### EXCERPT TO READ
++++++++++
Sermons On The First Readings
Series I, Cycle C
Once there was a wise king who died. His son, who was young and rather brash, came to the throne and after only two months ordered a review all of his father's appointments. He called in the royal secretary, the royal treasurer, and the viceroy for interviews. He found them all to be unworthy and sent them into exile with only the shirts on their backs. Next he decided to interview the local bishop. A courier was sent to the bishop's residence with this message: "You are to report to the palace and answer the following three questions: 1) What direction does God face? 2) What am I worth? and 3) What am I thinking? If you fail to answer all these questions correctly you will be banished from the kingdom."

The bishop, in total frustration, threw his hands in the air and exclaimed to his wife, "I have no idea how to answer these questions. I am doomed to spend the rest of my days as a pauper and a beggar." His wife responded, "No, I will go to the king and answer the questions for you." "The king will know you are not the bishop," he responded. "He has never met you," said his wife. "If I wrap myself in your cloak, cover my head with the hood, and lower my voice, he will never know." The bishop was desperate and, thus, he allowed his wife to go is his place.
++++++++++
### DATA PROVIDED
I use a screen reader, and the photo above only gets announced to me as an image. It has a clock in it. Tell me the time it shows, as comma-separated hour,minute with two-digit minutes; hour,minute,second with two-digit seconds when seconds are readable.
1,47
++++++++++
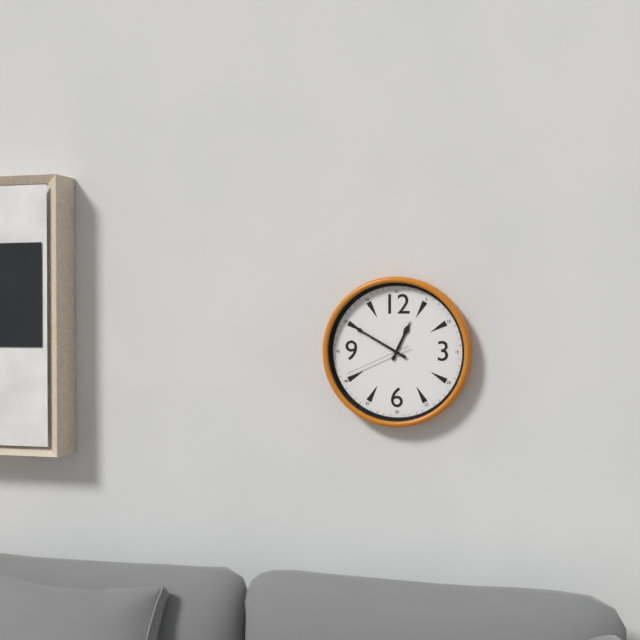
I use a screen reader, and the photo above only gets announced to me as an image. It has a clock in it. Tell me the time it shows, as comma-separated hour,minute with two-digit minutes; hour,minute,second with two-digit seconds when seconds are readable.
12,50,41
++++++++++
### EXERCISE SET
[1] From the sermon excerpt, list the questions the bishop is told to answer at the palace.
[2] For each statement, say whether it agrees with the sermon excerpt. Answer yes or no and quote the words that decide it.
(a) The young king ordered the review of his father's appointments two months after taking the throne.
(b) The royal treasurer kept his post after the interview.
(c) The bishop's wife planned to lower her voice to fool the king.

### SOLUTIONS TO EACH TASK
[1]
1) What direction does God face?
2) What am I worth?
3) What am I thinking?

[2]
(a) Yes: "after only two months ordered a review"
(b) No: "He found them all to be unworthy and sent them into exile"
(c) Yes: "and lower my voice, he will never know"